* **ASSIGNED TASK**
Quote every one of the rows below verbatim, keeping each line as it appears.

[Stored data entries]
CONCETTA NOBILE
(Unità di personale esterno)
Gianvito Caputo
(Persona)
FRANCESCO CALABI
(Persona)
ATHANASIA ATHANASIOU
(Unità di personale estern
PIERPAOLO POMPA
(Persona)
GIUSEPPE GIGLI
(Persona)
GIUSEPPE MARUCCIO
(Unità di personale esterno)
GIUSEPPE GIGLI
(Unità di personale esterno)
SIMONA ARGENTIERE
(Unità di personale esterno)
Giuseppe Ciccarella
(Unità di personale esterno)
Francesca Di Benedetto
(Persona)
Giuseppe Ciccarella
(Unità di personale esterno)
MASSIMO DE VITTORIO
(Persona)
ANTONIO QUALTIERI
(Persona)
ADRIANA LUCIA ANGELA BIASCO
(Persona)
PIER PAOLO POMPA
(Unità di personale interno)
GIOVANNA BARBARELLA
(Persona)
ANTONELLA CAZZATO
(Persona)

* **COMPLETED TASK**
CONCETTA NOBILE
(Unità di personale esterno)
Gianvito Caputo
(Persona)
FRANCESCO CALABI
(Persona)
ATHANASIA ATHANASIOU
(Unità di personale estern
PIERPAOLO POMPA
(Persona)
GIUSEPPE GIGLI
(Persona)
GIUSEPPE MARUCCIO
(Unità di personale esterno)
GIUSEPPE GIGLI
(Unità di personale esterno)
SIMONA ARGENTIERE
(Unità di personale esterno)
Giuseppe Ciccarella
(Unità di personale esterno)
Francesca Di Benedetto
(Persona)
Giuseppe Ciccarella
(Unità di personale esterno)
MASSIMO DE VITTORIO
(Persona)
ANTONIO QUALTIERI
(Persona)
ADRIANA LUCIA ANGELA BIASCO
(Persona)
PIER PAOLO POMPA
(Unità di personale interno)
GIOVANNA BARBARELLA
(Persona)
ANTONELLA CAZZATO
(Persona)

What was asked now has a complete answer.